* [Job item]
Please print the entries exactly, omitting each image.

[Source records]

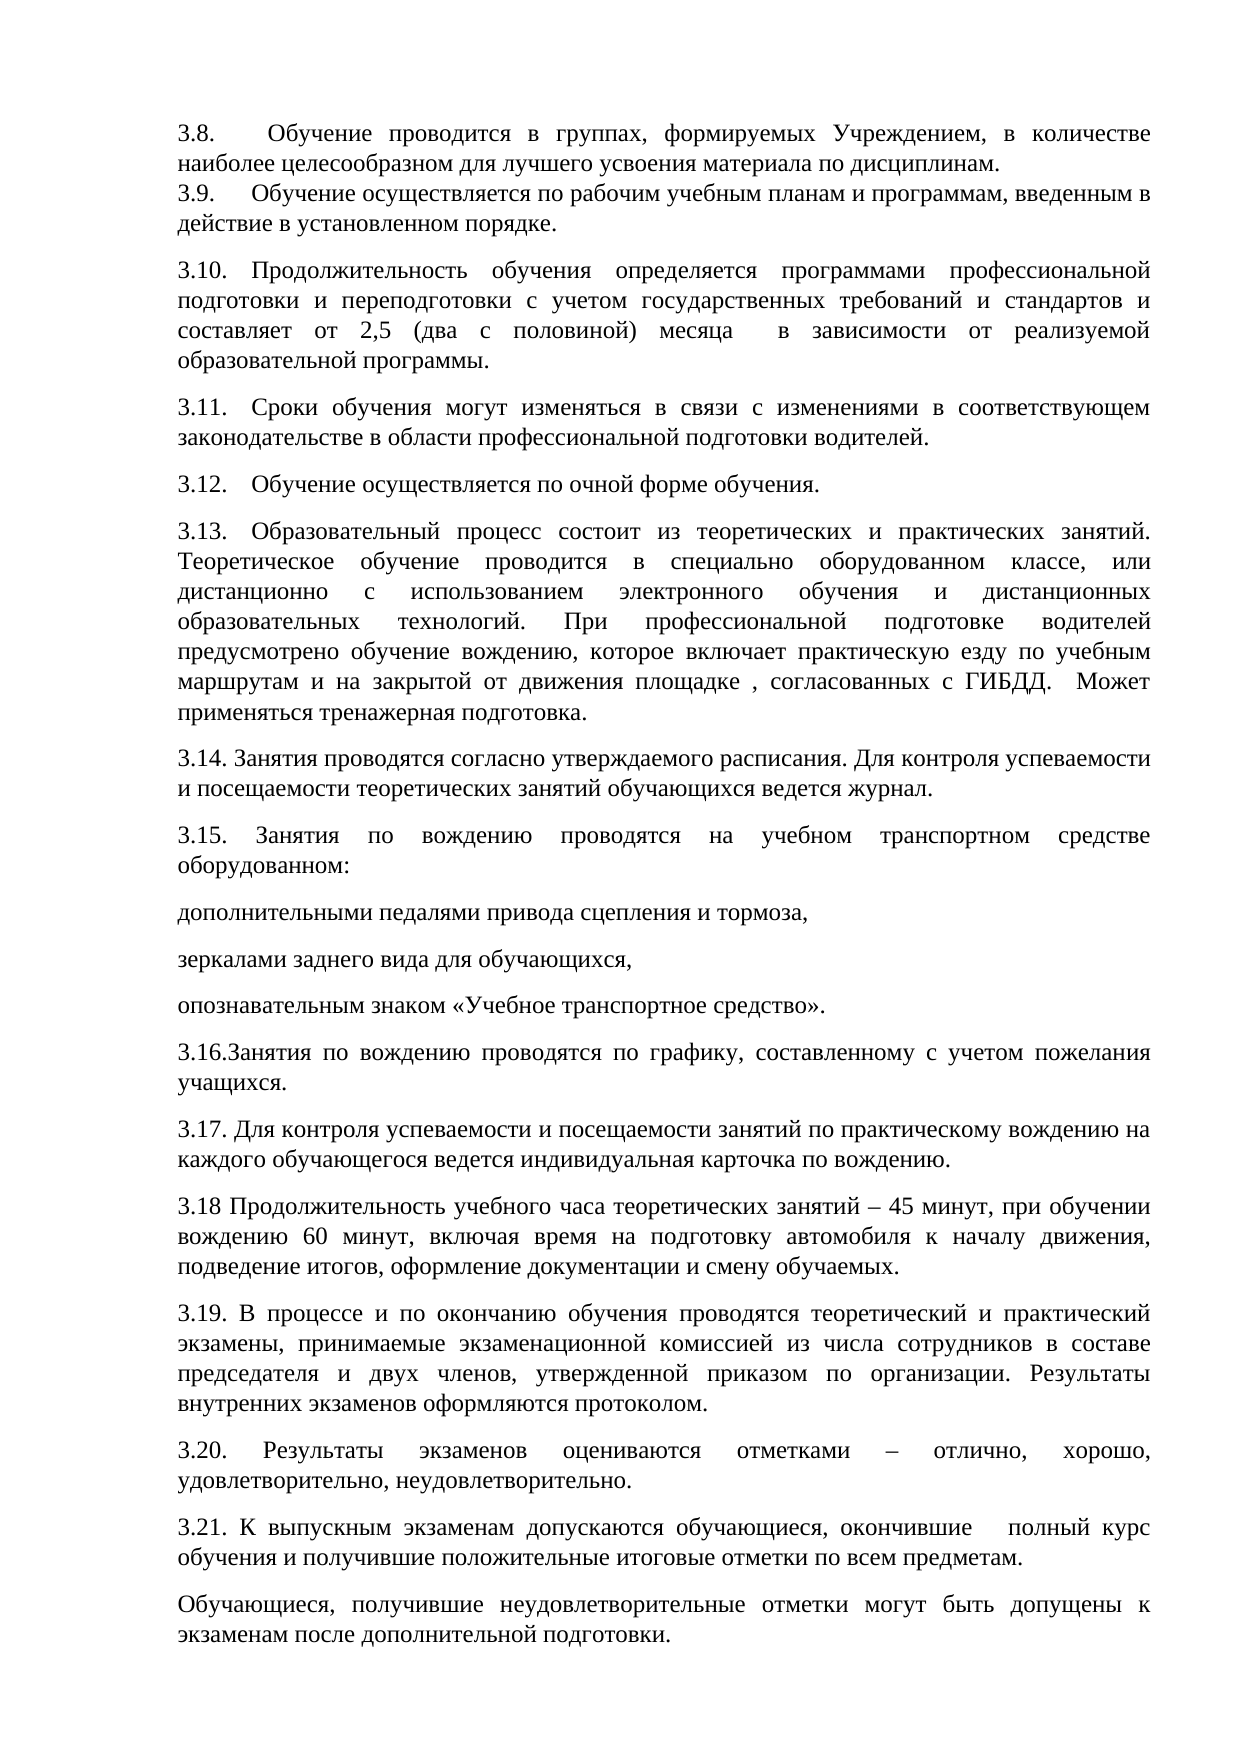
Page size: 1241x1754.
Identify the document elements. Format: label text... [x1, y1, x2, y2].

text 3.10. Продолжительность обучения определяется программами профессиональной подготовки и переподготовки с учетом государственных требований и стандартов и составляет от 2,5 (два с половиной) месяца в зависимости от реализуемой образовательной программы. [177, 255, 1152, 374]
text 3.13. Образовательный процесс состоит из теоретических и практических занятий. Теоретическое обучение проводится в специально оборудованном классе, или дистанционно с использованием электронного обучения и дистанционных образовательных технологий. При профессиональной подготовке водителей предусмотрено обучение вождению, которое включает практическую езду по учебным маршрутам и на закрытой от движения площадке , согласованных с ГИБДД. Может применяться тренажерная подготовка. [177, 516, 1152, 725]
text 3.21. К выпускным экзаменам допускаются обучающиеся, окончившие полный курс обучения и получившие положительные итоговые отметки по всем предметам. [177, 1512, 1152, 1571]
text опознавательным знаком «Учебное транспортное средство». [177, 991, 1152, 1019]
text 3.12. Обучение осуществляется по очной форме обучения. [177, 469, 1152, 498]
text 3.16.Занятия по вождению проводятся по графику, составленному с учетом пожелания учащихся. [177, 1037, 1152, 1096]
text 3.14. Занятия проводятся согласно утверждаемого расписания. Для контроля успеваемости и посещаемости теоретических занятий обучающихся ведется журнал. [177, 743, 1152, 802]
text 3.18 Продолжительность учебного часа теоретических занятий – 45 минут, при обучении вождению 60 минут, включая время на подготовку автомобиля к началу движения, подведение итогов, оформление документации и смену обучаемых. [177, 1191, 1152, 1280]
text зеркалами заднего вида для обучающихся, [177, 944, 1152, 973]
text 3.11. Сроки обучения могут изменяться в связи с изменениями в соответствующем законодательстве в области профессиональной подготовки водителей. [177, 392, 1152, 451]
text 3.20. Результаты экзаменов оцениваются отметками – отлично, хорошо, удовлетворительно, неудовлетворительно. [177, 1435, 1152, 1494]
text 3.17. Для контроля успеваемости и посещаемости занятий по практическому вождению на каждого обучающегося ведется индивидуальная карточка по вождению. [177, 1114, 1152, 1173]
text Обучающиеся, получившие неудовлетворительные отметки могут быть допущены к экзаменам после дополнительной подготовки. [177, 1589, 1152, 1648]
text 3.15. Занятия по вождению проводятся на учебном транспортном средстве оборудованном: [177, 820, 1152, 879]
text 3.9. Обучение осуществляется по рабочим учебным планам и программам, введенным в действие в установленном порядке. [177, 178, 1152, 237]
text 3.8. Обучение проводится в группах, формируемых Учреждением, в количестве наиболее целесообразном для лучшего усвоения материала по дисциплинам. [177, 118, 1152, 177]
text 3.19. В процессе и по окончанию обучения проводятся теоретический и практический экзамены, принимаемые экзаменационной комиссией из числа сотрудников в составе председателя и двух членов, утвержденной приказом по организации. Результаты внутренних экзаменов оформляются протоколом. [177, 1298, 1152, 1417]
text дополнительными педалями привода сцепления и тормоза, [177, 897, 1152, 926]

* [Written response]
Page size: 1241x1754.
Identify the document elements. Format: label text... [x1, y1, x2, y2].

text 3.10. Продолжительность обучения определяется программами профессиональной подготовки и переподготовки с учетом государственных требований и стандартов и составляет от 2,5 (два с половиной) месяца в зависимости от реализуемой образовательной программы. [177, 255, 1152, 374]
text 3.13. Образовательный процесс состоит из теоретических и практических занятий. Теоретическое обучение проводится в специально оборудованном классе, или дистанционно с использованием электронного обучения и дистанционных образовательных технологий. При профессиональной подготовке водителей предусмотрено обучение вождению, которое включает практическую езду по учебным маршрутам и на закрытой от движения площадке , согласованных с ГИБДД. Может применяться тренажерная подготовка. [177, 516, 1152, 725]
text 3.21. К выпускным экзаменам допускаются обучающиеся, окончившие полный курс обучения и получившие положительные итоговые отметки по всем предметам. [177, 1512, 1152, 1571]
text опознавательным знаком «Учебное транспортное средство». [177, 991, 1152, 1019]
text 3.12. Обучение осуществляется по очной форме обучения. [177, 469, 1152, 498]
text 3.16.Занятия по вождению проводятся по графику, составленному с учетом пожелания учащихся. [177, 1037, 1152, 1096]
text 3.14. Занятия проводятся согласно утверждаемого расписания. Для контроля успеваемости и посещаемости теоретических занятий обучающихся ведется журнал. [177, 743, 1152, 802]
text 3.18 Продолжительность учебного часа теоретических занятий – 45 минут, при обучении вождению 60 минут, включая время на подготовку автомобиля к началу движения, подведение итогов, оформление документации и смену обучаемых. [177, 1191, 1152, 1280]
text зеркалами заднего вида для обучающихся, [177, 944, 1152, 973]
text 3.11. Сроки обучения могут изменяться в связи с изменениями в соответствующем законодательстве в области профессиональной подготовки водителей. [177, 392, 1152, 451]
text 3.20. Результаты экзаменов оцениваются отметками – отлично, хорошо, удовлетворительно, неудовлетворительно. [177, 1435, 1152, 1494]
text 3.17. Для контроля успеваемости и посещаемости занятий по практическому вождению на каждого обучающегося ведется индивидуальная карточка по вождению. [177, 1114, 1152, 1173]
text Обучающиеся, получившие неудовлетворительные отметки могут быть допущены к экзаменам после дополнительной подготовки. [177, 1589, 1152, 1648]
text 3.15. Занятия по вождению проводятся на учебном транспортном средстве оборудованном: [177, 820, 1152, 879]
text 3.9. Обучение осуществляется по рабочим учебным планам и программам, введенным в действие в установленном порядке. [177, 178, 1152, 237]
text 3.8. Обучение проводится в группах, формируемых Учреждением, в количестве наиболее целесообразном для лучшего усвоения материала по дисциплинам. [177, 118, 1152, 177]
text 3.19. В процессе и по окончанию обучения проводятся теоретический и практический экзамены, принимаемые экзаменационной комиссией из числа сотрудников в составе председателя и двух членов, утвержденной приказом по организации. Результаты внутренних экзаменов оформляются протоколом. [177, 1298, 1152, 1417]
text дополнительными педалями привода сцепления и тормоза, [177, 897, 1152, 926]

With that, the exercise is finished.